In fact, the inventory of attractive opportunities grows daily. Our primary focus is squarely on businesses with the financial strength to weather a harsh environment where investors have marked down the price to a significant discount to our best estimate of the enterprise’s intrinsic worth. Across the board, our analysts have assumed substantial weakness in earnings and cash flow for an extended period. Still, our Approved List of stocks trades at levels we have rarely witnessed: based on our sense of “trend” profitability, our stocks trade at less than 10x earnings, less than 6x cash flow and at near 50% of fair value. Furthermore, the average industrial business we own covers its debt costs 10-to-1 (as of 9/30/08), a reassuring indicator of financial strength.

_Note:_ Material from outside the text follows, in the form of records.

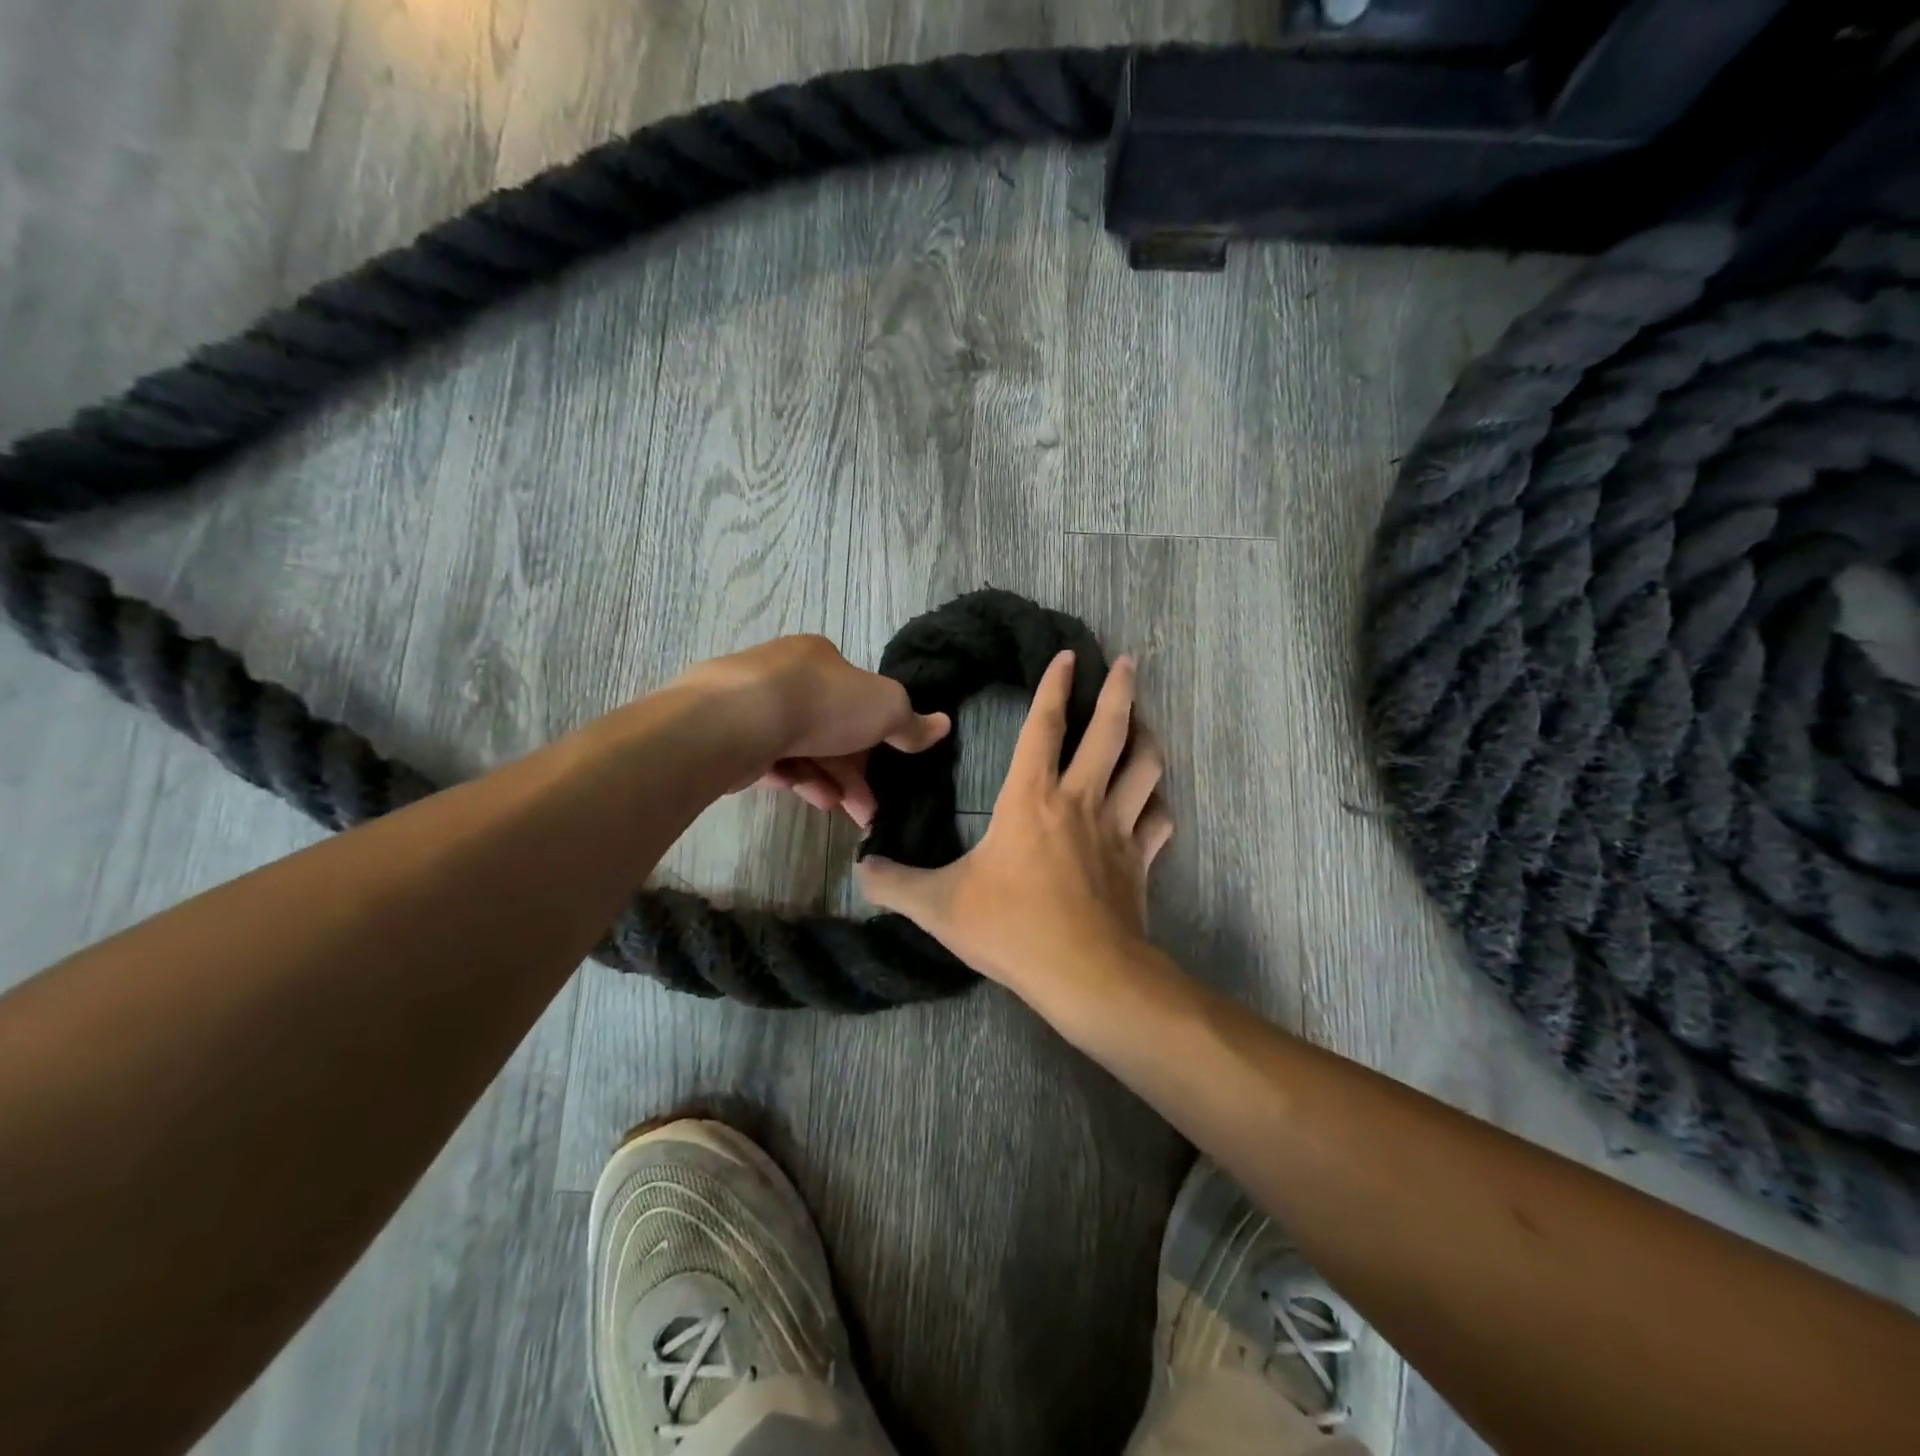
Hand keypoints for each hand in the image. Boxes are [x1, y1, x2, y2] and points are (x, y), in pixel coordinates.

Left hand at [678, 634, 948, 827]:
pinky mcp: (730, 738)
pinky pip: (772, 762)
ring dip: (829, 782)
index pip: (855, 696)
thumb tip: (943, 725)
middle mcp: (784, 677)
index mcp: (819, 658)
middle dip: (854, 772)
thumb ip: (911, 723)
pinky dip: (797, 781)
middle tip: (870, 809)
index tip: (888, 771)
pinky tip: (812, 799)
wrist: (740, 720)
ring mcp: (753, 708)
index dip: (877, 735)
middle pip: (830, 729)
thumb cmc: (822, 704)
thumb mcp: (885, 708)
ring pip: (802, 749)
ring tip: (844, 811)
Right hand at [858, 651, 1174, 1002]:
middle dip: (1119, 689)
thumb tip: (860, 868)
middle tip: (1128, 662)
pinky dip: (1156, 805)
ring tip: (1143, 723)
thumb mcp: (938, 906)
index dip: (1054, 685)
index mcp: (1032, 798)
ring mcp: (1117, 829)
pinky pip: (1158, 820)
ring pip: (1145, 768)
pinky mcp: (1140, 861)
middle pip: (1110, 731)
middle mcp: (1080, 800)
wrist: (1085, 974)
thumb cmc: (1011, 928)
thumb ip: (894, 884)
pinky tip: (1152, 803)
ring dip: (1146, 738)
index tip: (1065, 654)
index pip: (1044, 726)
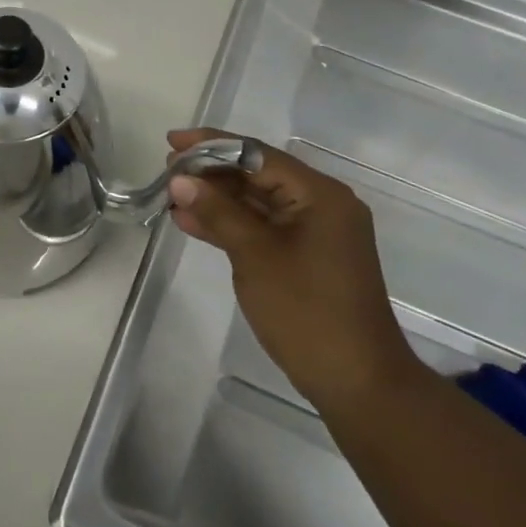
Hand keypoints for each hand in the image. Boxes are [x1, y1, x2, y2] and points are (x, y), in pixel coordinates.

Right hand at [167, 129, 415, 409]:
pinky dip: (231, 224)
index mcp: (319, 194)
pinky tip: (193, 222)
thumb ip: (218, 212)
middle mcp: (321, 204)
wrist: (357, 383)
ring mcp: (315, 232)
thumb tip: (180, 180)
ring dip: (216, 199)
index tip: (172, 143)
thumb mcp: (255, 255)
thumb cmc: (307, 311)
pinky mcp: (307, 256)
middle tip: (168, 171)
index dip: (211, 145)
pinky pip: (263, 227)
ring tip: (172, 196)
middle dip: (211, 172)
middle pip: (258, 174)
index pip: (257, 154)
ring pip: (257, 202)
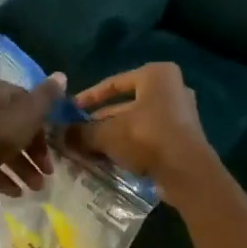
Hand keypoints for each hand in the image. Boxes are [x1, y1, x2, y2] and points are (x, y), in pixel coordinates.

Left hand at [0, 75, 63, 196]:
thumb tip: (62, 75)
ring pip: (6, 148)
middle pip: (19, 128)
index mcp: (1, 93)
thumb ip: (46, 97)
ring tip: (35, 188)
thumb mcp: (28, 113)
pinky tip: (16, 193)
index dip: (45, 124)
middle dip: (36, 152)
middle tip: (48, 172)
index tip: (56, 144)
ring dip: (23, 168)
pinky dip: (4, 177)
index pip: (30, 103)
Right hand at [69, 64, 219, 205]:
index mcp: (157, 75)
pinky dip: (130, 146)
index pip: (115, 82)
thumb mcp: (107, 133)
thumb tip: (59, 135)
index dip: (89, 96)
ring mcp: (180, 114)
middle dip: (101, 121)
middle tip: (79, 135)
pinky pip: (149, 137)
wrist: (187, 172)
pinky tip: (110, 160)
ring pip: (137, 122)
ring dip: (113, 136)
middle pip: (126, 104)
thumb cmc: (147, 137)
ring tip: (89, 150)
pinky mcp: (183, 138)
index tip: (72, 110)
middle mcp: (172, 89)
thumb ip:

One could easily question our future earnings estimates in the midst of a steep economic slowdown, but even if our analysts have overestimated trend earnings by 50%, our stocks still sell at not much more than the average historical market P/E ratio. In the context of rock-bottom risk-free yields, we believe this state of affairs implies an unmatched relative comparison, if not a once-in-a-generation absolute opportunity.

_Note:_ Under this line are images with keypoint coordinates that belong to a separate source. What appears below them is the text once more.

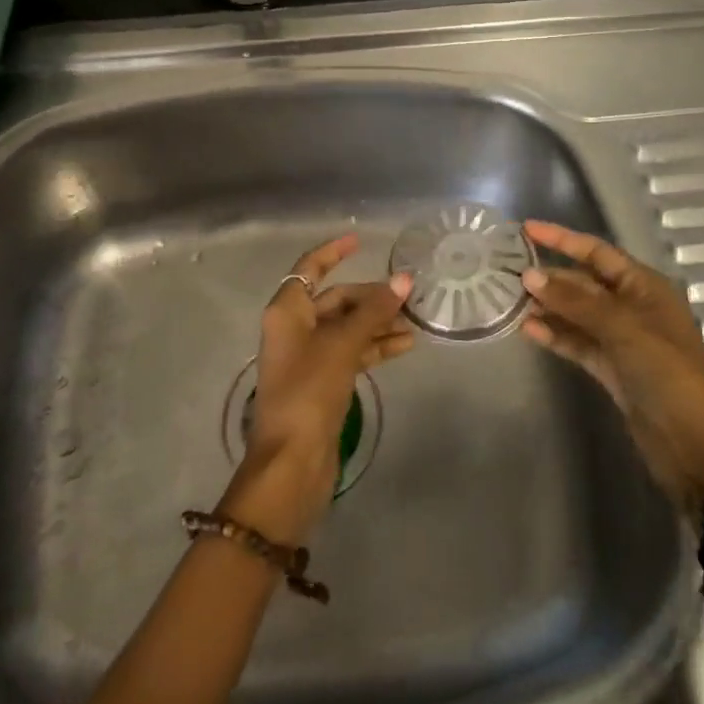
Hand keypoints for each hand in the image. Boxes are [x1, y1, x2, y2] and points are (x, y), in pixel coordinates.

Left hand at [223, 234, 414, 541]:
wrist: (291, 462)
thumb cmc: (309, 392)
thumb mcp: (343, 345)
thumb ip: (373, 312)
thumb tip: (404, 279)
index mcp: (288, 310)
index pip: (310, 268)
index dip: (333, 252)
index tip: (360, 240)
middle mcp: (295, 328)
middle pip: (336, 299)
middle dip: (370, 296)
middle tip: (409, 296)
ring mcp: (308, 357)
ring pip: (347, 327)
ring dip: (377, 322)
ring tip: (415, 321)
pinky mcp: (322, 383)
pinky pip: (351, 352)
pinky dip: (374, 347)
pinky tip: (404, 346)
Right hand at [521, 220, 703, 521]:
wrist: (697, 449)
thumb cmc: (669, 375)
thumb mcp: (624, 330)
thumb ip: (575, 302)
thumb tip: (529, 275)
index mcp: (645, 287)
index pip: (597, 252)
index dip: (562, 239)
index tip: (525, 229)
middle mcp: (632, 307)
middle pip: (583, 282)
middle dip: (549, 276)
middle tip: (506, 271)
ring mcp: (621, 340)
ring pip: (576, 314)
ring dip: (547, 306)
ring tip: (508, 300)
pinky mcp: (611, 369)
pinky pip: (577, 342)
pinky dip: (555, 335)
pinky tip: (527, 330)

Years from now, market historians will look back on this rotten period with predictable certainty. They will weave a story of a market slide that was driven by not only structural instability (too much leverage within a naturally cyclical environment) but also the mistakes of individuals (Greenspan, mortgage bankers, credit analysts, Madoff) who helped destroy trust in securities markets. As this era shows, humans have a real talent for outdoing each other! After the old structures fell and individuals were punished, as the story will be told, a subsequent period of rebuilding ensued: regulatory structures were redrawn, businesses adapted to new realities and trust once again returned. Today, it is impossible to know the how or the when of the second part of the story, but we believe it will occur, if only because so many people today fear it will not. Our experience, long-term focus and faith in the raw fundamentals of businesses that we own give us confidence that the prospective returns are attractive for equities. We recognize the path to recovery is unlikely to be straight, but we also know that to ignore the current set of facts guarantees low returns, above-average risks as well as a lost chance to rebuild portfolios once confidence and trust inevitably return.